▶ **What you have to do**
Transcribe the data. Leave out nothing.

[Stored data]
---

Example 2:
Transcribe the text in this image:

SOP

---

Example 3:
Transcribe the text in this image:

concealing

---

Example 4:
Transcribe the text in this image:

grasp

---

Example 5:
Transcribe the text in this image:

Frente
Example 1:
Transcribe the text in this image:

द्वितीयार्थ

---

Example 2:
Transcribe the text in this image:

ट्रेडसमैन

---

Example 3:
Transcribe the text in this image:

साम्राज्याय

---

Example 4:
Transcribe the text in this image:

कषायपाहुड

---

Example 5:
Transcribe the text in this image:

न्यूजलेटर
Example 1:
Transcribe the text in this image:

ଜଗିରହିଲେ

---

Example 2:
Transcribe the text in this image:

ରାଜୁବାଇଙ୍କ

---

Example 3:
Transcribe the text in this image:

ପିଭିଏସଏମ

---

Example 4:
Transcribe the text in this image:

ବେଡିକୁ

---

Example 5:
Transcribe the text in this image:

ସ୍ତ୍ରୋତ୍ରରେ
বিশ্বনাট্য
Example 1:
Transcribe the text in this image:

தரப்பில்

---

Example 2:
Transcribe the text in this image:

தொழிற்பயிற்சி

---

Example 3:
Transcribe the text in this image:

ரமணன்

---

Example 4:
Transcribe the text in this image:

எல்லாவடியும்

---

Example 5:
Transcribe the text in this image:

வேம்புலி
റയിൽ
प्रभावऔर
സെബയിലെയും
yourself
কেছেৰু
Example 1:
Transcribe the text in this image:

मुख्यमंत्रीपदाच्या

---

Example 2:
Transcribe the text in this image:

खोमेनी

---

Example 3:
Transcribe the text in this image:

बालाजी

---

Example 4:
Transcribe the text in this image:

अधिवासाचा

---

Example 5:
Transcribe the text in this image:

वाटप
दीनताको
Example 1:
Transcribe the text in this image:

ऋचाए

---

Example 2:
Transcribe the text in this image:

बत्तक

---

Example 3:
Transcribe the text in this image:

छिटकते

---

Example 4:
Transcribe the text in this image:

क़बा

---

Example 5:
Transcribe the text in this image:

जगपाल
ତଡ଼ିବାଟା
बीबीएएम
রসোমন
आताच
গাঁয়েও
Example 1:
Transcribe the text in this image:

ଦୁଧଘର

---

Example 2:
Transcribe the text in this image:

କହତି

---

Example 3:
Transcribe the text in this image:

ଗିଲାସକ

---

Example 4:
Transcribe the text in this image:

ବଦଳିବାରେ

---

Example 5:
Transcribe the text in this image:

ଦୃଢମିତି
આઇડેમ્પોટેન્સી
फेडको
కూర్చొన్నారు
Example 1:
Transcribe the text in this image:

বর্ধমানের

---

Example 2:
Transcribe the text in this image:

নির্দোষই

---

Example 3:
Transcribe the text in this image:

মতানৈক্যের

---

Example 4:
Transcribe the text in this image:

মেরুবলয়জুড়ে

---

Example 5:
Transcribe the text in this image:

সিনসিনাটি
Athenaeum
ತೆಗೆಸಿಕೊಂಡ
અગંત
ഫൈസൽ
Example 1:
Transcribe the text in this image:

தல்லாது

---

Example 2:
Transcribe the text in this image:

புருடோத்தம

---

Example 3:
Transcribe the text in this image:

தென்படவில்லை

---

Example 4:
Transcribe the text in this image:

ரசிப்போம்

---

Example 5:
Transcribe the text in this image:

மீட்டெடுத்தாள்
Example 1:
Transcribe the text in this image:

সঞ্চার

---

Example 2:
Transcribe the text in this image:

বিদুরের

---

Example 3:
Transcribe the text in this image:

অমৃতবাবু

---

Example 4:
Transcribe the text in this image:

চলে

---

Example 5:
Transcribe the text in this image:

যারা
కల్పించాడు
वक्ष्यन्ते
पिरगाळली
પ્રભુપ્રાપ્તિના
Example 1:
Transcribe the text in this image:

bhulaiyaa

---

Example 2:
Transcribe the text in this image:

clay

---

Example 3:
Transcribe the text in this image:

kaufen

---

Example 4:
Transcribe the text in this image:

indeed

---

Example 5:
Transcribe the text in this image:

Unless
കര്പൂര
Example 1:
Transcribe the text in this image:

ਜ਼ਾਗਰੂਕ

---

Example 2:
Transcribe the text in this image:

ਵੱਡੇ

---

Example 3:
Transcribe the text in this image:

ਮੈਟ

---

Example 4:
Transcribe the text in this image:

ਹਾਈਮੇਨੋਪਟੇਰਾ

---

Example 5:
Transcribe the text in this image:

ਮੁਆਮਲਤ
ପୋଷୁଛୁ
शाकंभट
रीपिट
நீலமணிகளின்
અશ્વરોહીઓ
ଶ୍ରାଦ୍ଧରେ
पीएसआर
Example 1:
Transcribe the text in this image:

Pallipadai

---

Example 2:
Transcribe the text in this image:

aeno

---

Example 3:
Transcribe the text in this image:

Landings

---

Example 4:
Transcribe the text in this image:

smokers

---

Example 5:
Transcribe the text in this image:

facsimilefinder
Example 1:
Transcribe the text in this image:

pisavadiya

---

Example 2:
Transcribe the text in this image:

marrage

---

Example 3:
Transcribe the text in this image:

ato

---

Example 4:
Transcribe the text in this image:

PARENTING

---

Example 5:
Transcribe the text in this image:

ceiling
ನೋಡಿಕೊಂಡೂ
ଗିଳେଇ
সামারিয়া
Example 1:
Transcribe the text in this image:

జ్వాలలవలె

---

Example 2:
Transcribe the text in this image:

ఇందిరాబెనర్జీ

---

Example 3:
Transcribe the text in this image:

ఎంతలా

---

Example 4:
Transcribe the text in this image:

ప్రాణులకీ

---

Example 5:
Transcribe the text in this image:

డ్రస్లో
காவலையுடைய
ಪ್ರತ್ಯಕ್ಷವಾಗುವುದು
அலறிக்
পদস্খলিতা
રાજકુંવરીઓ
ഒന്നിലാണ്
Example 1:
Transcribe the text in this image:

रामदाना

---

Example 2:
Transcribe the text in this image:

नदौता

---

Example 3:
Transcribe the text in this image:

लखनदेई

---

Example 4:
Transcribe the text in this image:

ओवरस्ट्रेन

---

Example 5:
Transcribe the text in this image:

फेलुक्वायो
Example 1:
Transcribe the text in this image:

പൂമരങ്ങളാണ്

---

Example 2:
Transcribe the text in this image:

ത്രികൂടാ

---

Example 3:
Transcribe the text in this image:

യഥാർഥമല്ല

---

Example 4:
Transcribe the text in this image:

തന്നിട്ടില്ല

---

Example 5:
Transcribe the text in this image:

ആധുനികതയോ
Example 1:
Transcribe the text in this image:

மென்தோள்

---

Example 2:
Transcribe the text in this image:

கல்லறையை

▶ **Response to this exercise**
---

Example 2:
Transcribe the text in this image:

SOP

---

Example 3:
Transcribe the text in this image:

concealing

---

Example 4:
Transcribe the text in this image:

grasp

---

Example 5:
Transcribe the text in this image:

Frente
Example 1:
Transcribe the text in this image:

द्वितीयार्थ

---

Example 2:
Transcribe the text in this image:

ट्रेडसमैन

---

Example 3:
Transcribe the text in this image:

साम्राज्याय

---

Example 4:
Transcribe the text in this image:

कषायपाहुड

---

Example 5:
Transcribe the text in this image:

न्यूजलेटर
Example 1:
Transcribe the text in this image:

ଜଗିରହିଲେ

---

Example 2:
Transcribe the text in this image:

ରାଜୁବାଇଙ୍କ

---

Example 3:
Transcribe the text in this image:

ପିଭିଏସଏମ

---

Example 4:
Transcribe the text in this image:

ବେଡିକୁ

---

Example 5:
Transcribe the text in this image:

ସ୍ତ୍ରୋତ୍ରରେ
বিশ্বনাট্য
Example 1:
Transcribe the text in this image:

தரப்பில்

---

Example 2:
Transcribe the text in this image:

தொழிற்பயிற்சி

---

Example 3:
Transcribe the text in this image:

ரமணன்

---

Example 4:
Transcribe the text in this image:

எல்லாவடியும்

---

Example 5:
Transcribe the text in this image:

வேம்புலி
റയിൽ
प्रभावऔर
സെബയിലെയും
yourself
কেছেৰু
Example 1:
Transcribe the text in this image:

मुख्यमंत्रीपदाच्या

---

Example 2:
Transcribe the text in this image:

खोमेनी

---

Example 3:
Transcribe the text in this image:

बालाजी

---

Example 4:
Transcribe the text in this image:

अधिवासाचा

---

Example 5:
Transcribe the text in this image:

वाटप
दीनताको
Example 1:
Transcribe the text in this image:

ऋचाए

---

Example 2:
Transcribe the text in this image:

बत्तक

---

Example 3:
Transcribe the text in this image:

छिटकते

---

Example 4:
Transcribe the text in this image:

क़बा

---

Example 5:
Transcribe the text in this image:

जगपाल
ତଡ଼ିବାଟା
बीबीएएम
রসোমন
आताच
গাঁয়েও
Example 1:
Transcribe the text in this image:

ଦୁଧଘର

---

Example 2:
Transcribe the text in this image:

କହତି

---

Example 3:
Transcribe the text in this image:

ଗିଲାସକ

---

Example 4:
Transcribe the text in this image:

ବଦଳିବାରେ

---

Example 5:
Transcribe the text in this image:

ଦୃଢମିତି
આઇડેમ્પોટેન્સી
फेडको
కూర్చొన్నారు
Example 1:
Transcribe the text in this image:

বর্ধমানের

---

Example 2:
Transcribe the text in this image:

নির্দোষই

---

Example 3:
Transcribe the text in this image:

মতানৈক্যের

---

Example 4:
Transcribe the text in this image:

মেরুবলয়জুড়ে

---

Example 5:
Transcribe the text in this image:

সিনসিনাটি
Athenaeum
ತೆಗೆಸಿಕೊಂಡ
અગંત
ഫൈസൽ
Example 1:
Transcribe the text in this image:

தல்லாது

---

Example 2:
Transcribe the text in this image:

புருடோத்தம

---

Example 3:
Transcribe the text in this image:

தென்படவில்லை

---

Example 4:
Transcribe the text in this image:

ரசிப்போம்

---

Example 5:
Transcribe the text in this image:

மீட்டெடுத்தாள்
Example 1:
Transcribe the text in this image:

সঞ্চার

---

Example 2:
Transcribe the text in this image:

বিদুরের

---

Example 3:
Transcribe the text in this image:

অমৃতবাবু

---

Example 4:
Transcribe the text in this image:

চলে

---

Example 5:
Transcribe the text in this image:

যারা
కల్పించాడు
वक्ष्यन्ते
पिरगाळली
પ્રભુપ્રાપ્તિના
Example 1:
Transcribe the text in this image:

bhulaiyaa

---

Example 2:
Transcribe the text in this image:

clay

---

Example 3:
Transcribe the text in this image:

kaufen

---

Example 4:
Transcribe the text in this image:

indeed

---

Example 5:
Transcribe the text in this image:

Unless
കര്പൂര
Example 1:
Transcribe the text in this image:

ਜ਼ਾਗਰੂਕ

---

Example 2:
Transcribe the text in this image:

ਵੱਡੇ

---

Example 3:
Transcribe the text in this image:

ਮੈਟ

---

Example 4:
Transcribe the text in this image:

ਹਾਈਮੇਨੋਪਟੇਰਾ

---

Example 5:
Transcribe the text in this image:

ਮੁਆਮਲਤ
ପୋଷୁଛୁ
शाकंभट
रीपिट
நீலமணிகளின்
અશ્વરોહીઓ
ଶ୍ରାଦ୍ଧରେ
पीएसआर
Example 1:
Transcribe the text in this image:

Pallipadai

---

Example 2:
Transcribe the text in this image:

aeno

---

Example 3:
Transcribe the text in this image:

Landings

---

Example 4:
Transcribe the text in this image:

smokers

---

Example 5:
Transcribe the text in this image:

facsimilefinder
Example 1:
Transcribe the text in this image:

pisavadiya

---

Example 2:
Transcribe the text in this image:

marrage

---

Example 3:
Transcribe the text in this image:

ato

---

Example 4:
Transcribe the text in this image:

PARENTING

---

Example 5:
Transcribe the text in this image:

ceiling
ನೋಡಿಕೊಂಡೂ
ଗିଳେଇ
সামারিয়া
Example 1:
Transcribe the text in this image:

జ్వాలలవలె

---

Example 2:
Transcribe the text in this image:

ఇందిరాబెనర్జీ

---

Example 3:
Transcribe the text in this image:

ఎంతలా

---

Example 4:
Transcribe the text in this image:

ప్రాణులకీ

---

Example 5:
Transcribe the text in this image:

డ్రస్లో
காவலையுடைய
ಪ್ರತ್ಯಕ್ಷವಾಗುವುದು
அலறிக்
পদস্খলিতা
રાજકુંવરીઓ
ഒന്നിലാണ്
Example 1:
Transcribe the text in this image:

रामदाना

---

Example 2:
Transcribe the text in this image:

नदौता

---

Example 3:
Transcribe the text in this image:

लखनदेई

---

Example 4:
Transcribe the text in this image:

ओवरस्ट्रेन

---

Example 5:
Transcribe the text in this image:

फेलुक्वायो
Example 1:
Transcribe the text in this image:

പൂമരങ്ങളാണ്

---

Example 2:
Transcribe the text in this image:

ത്രികൂടാ

---

Example 3:
Transcribe the text in this image:

യഥാർഥമല്ല

---

Example 4:
Transcribe the text in this image:

തന്നിട്ടില്ല

---

Example 5:
Transcribe the text in this image:

ആധുനികതയോ
Example 1:
Transcribe the text in this image:

மென்தோள்

---

Example 2:
Transcribe the text in this image:

கல்லறையை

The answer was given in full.